Data shown START

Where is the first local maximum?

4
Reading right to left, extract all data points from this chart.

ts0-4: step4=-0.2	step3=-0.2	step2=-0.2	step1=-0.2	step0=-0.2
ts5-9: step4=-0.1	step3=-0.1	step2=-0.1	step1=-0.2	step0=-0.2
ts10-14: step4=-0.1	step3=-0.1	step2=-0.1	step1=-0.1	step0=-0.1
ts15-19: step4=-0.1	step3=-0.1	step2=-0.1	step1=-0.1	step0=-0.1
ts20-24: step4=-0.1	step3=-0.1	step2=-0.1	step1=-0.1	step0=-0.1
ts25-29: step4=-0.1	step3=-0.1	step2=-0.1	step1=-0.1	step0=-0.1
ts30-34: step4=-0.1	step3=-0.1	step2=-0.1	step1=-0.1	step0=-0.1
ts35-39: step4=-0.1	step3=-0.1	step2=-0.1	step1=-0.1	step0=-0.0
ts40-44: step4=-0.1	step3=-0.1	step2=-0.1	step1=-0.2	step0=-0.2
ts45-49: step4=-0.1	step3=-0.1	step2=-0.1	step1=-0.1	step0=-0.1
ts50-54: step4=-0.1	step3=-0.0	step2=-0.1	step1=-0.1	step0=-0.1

Data shown END

Exercise description => Gather every line above that contains the word "right" and copy each one out in full.

Your solution =>
Reading right to left, extract all data points from this chart.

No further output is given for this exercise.